UWC students respond to Prof Xolela Mangcu

Self-indulgent Professor Xolela Mangcu misread our protest, write Nangamso Bomvana, Ncedisa Mpemnyama and Marx Mtoto.

On Thursday the 26th of May, the Centre for Humanities and Research at UWC hosted a talk with international scholars to discuss the idea of the university in Africa.

The talk coincided with many such conversations held to mark commemorations of Africa Day. And of course as students interested in the de-colonial project, particularly the decolonisation of university spaces and the knowledge creation processes thereof, we made a point of attending all six of the conversations hosted at the university for the 25 and 26 of May.

As we arrived at the talk, which was to be addressed by a majority white panel, to a 90% white audience, we noticed the discomfort of many with our mere presence at the event. The demographic of the audience was something which was alien to event attendance at the University of the Western Cape as the university is predominantly, if not “exclusively”, black.

As discussions unfolded, we listened very attentively, disagreeing and agreeing with a number of the points rendered by the panellists such as, “that the university space is no longer just a place of learning, rather it has become an appendage of capital with a crude profit marginalization agenda which inevitably excludes black people”.

As we welcomed the inputs, we grew increasingly concerned with the fact that this particular talk had taken the very same paternalistic posture of neo-colonialism wherein the black is the perpetual student and the white being the perpetual teacher. As black students who were primarily raising the questions being addressed, we felt spoken over, dismissed and undermined. The conversation was fast becoming violent for us, as in all race discussions, gross misrepresentation of the oppressed was presented and we were expected to absorb, agree and respond in a passive manner.

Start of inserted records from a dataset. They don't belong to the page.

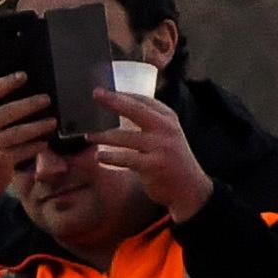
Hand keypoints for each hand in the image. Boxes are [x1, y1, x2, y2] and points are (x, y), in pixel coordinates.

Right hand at [0, 73, 54, 223]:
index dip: (6, 82)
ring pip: (19, 131)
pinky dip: (35, 146)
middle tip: (47, 99)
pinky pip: (22, 150)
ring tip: (52, 122)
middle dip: (31, 104)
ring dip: (39, 126)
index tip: (23, 76)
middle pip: (8, 111)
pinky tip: (44, 142)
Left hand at [90, 86, 210, 225]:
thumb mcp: (165, 135)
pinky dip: (112, 157)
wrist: (189, 187)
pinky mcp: (154, 165)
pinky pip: (128, 159)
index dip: (122, 94)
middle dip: (114, 101)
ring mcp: (161, 146)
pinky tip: (99, 156)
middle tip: (95, 94)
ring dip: (104, 136)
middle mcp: (166, 128)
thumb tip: (119, 112)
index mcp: (168, 117)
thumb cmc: (170, 159)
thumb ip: (148, 124)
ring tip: (88, 135)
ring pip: (126, 137)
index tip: (102, 90)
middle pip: (136, 110)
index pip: (143, 100)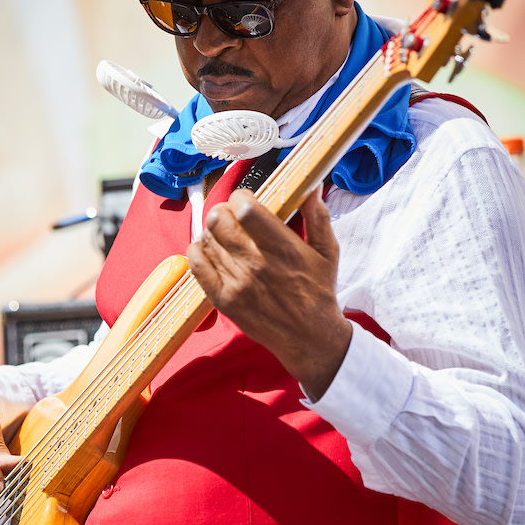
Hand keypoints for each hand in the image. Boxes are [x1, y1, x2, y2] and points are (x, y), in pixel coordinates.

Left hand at [187, 187, 351, 400]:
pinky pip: (197, 265)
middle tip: (231, 217)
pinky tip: (208, 250)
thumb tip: (312, 186)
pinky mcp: (224, 300)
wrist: (310, 338)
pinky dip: (197, 251)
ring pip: (206, 239)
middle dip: (223, 211)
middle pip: (219, 220)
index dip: (241, 197)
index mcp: (283, 248)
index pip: (245, 208)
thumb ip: (318, 216)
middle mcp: (257, 264)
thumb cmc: (319, 292)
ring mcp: (237, 283)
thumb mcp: (327, 252)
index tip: (246, 201)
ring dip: (212, 231)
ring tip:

The dialogue provided here by the UWC Centre for Humanities and Research lacked what Fanon calls a “safe space”, wherein we, as black students, are not marginalised within the space and within the conversations that are meant to eradicate racism. We felt violated as we were expected to intellectualise our suffering while simultaneously being silenced by a chairperson of the event who sought not to take inputs from students or persons he deemed problematic.

The chairperson, like we were to see from Xolela Mangcu, was quick to dismiss our critique as a personal attack. The critiques passionately made by students were dismissed as childish, emotional rants devoid of any intellectual substance and as such were not given consideration.

After constant pleas for recognition and to be heard on a subject that directly involved us, we decided to take the microphone and democratise it among ourselves in order to give voice to the students that were silenced throughout the conversation. This act in itself was a form of protest to the exclusionary practice that silenced students in their own university and continent. If not for our intervention and challenging of the space, the house at large would have left with the false impression that they had meaningfully contributed to the decolonial project; of course the above is false.

Xolela Mangcu, in his typically self-indulgent manner misread our intervention and protest of the space and in his yearning to appease the 90% whites in attendance, antagonised the already frustrated black students. As admitted in his article titled “Students shouted me down” , Mangcu assumed a condescending “professorial and parental authority” to reduce students to mere unthinking troublemakers. This ageist approach to decorum and what constitutes as proper methods of engagement was correctly seen by students as a way of silencing and siding with everything being protested against hence he was referred to as a “Uthengiwe lo” (a person bought).

Mangcu’s uncontrollable desire to address the event as though he carries the single manuscript to decolonisation is proof of an academic with an exaggerated sense of self-importance. Academics like him often assume the role of parenthood using African notions of community, but are silent when “their” very children are brutalised by the state apparatus. For instance, as a figure “who has walked with the students”, what has he done, written or said about the UCT students who have been systematically expelled from the university?

We are not antagonistic towards academics, nor do we harbour any ill will on Professor Xolela Mangcu but hope that in this process for decolonisation, academics like him think with the students and not for them. And most importantly, that they be okay with not being the centre and focal point in our struggle for affording African people their dignity.